The study is designed to test the causal hypothesis that instruction in visual arts strengthens spatial reasoning which can then be applied to geometric reasoning. The research design will also includes the identification of associative/correlational relationships within groups. The study also has a qualitative component in that we will be conducting in-depth “loud thinking” interviews with a small sample of students in each testing condition.
The study uses a battery of measures. A geometry visualization measure consists of release items from TIMSS, PISA, NAEP and original items created in conjunction with advisory board members. An art visualization measure, created in conjunction with artist/art educator consultants, assesses aspects of artistic visual/spatial reasoning: identifying the light source, drawing shadows, identifying reflections, imagining new perspectives, completing a scene, identifying the rhythm and shapes underlying compositions, and stretching/compressing compositions.
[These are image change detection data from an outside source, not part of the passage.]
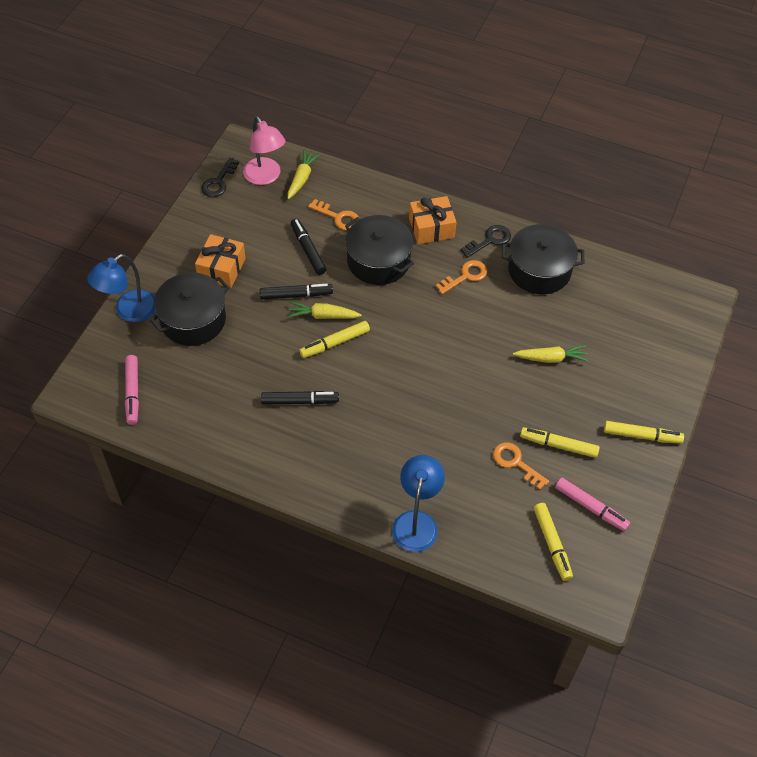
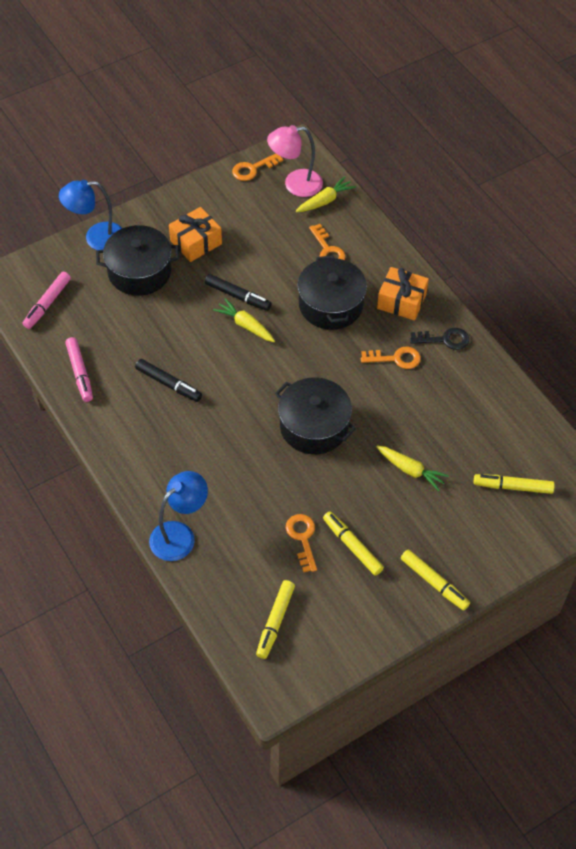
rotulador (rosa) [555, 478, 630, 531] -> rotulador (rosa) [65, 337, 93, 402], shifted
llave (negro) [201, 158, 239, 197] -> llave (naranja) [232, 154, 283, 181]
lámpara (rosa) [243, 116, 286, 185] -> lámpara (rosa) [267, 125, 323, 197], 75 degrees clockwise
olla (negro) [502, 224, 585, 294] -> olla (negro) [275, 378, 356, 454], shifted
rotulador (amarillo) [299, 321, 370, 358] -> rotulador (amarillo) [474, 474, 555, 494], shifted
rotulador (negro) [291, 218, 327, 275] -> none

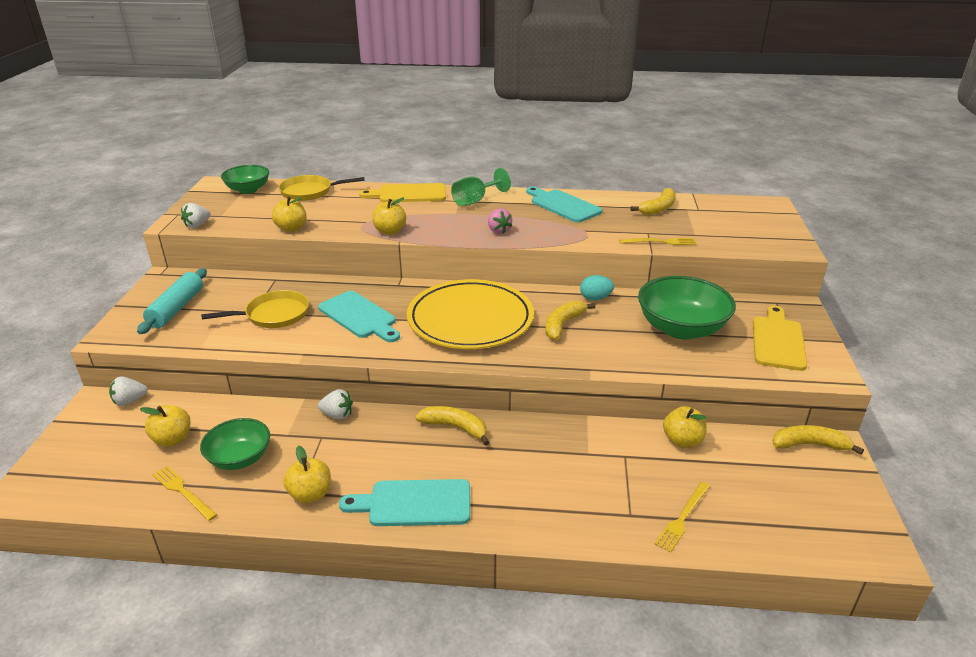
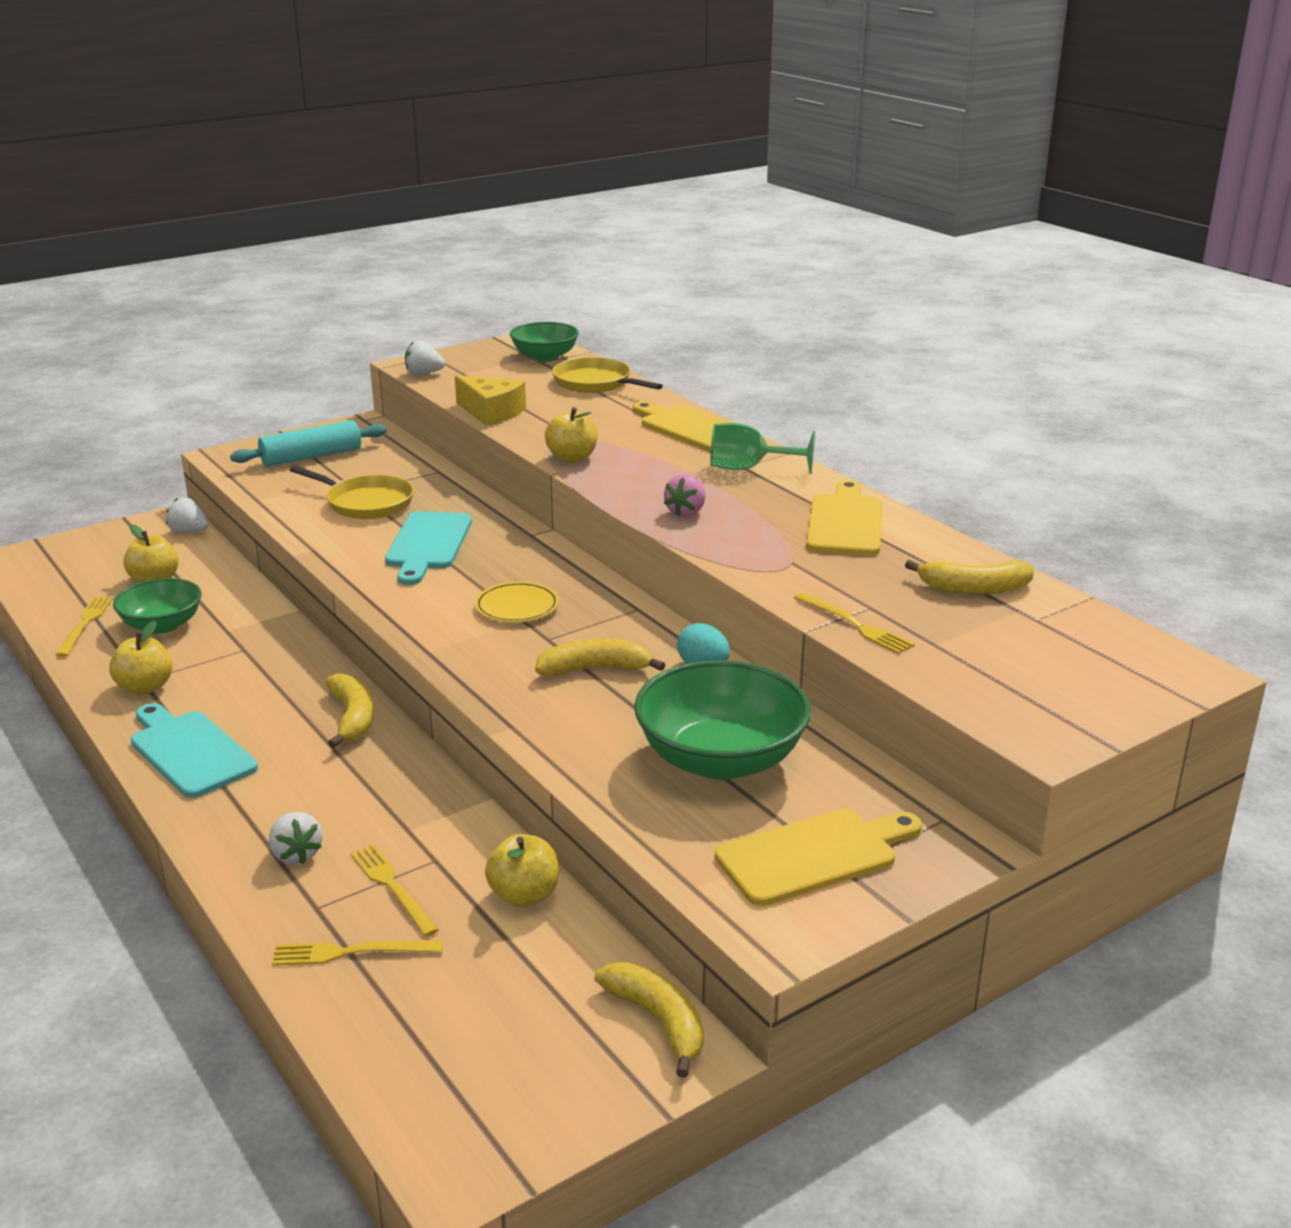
fresa (blanco) [318, 389, 353, 420] -> fresa (blanco) [269, 812, 322, 864], shifted
none -> tenedor (amarillo) [350, 844, 439, 937]
manzana (amarillo) [272, 196, 307, 232] -> queso (amarillo) [455, 375, 526, 426]
plato (amarillo) [407, 279, 534, 349] -> plato (amarillo) [475, 581, 559, 622], x0.42
tabla de cortar (turquesa) [526, 187, 602, 223] -> tabla de cortar (amarillo) [806, 480, 882, 556]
Three standardized spatial reasoning tests provide a validity check for the spatial nature of the art and geometry items: a water level test, a paper folding test, and a mental rotation test. Two control tests are also included: the vocabulary subtest of Kaufman Brief Intelligence test, and the Reading the Mind in the Eyes test. The project also uses a custom-designed self-completion questionnaire for all participants
We will analyze a set of hypotheses about the relative performance of treatment, treated control, and untreated control groups using factor analyses, correlational analyses, analyses of variance, and SEM analyses. We will develop scoring rubrics and coding categories for analyzing the qualitative data that we will obtain from the loud-thinking interviews.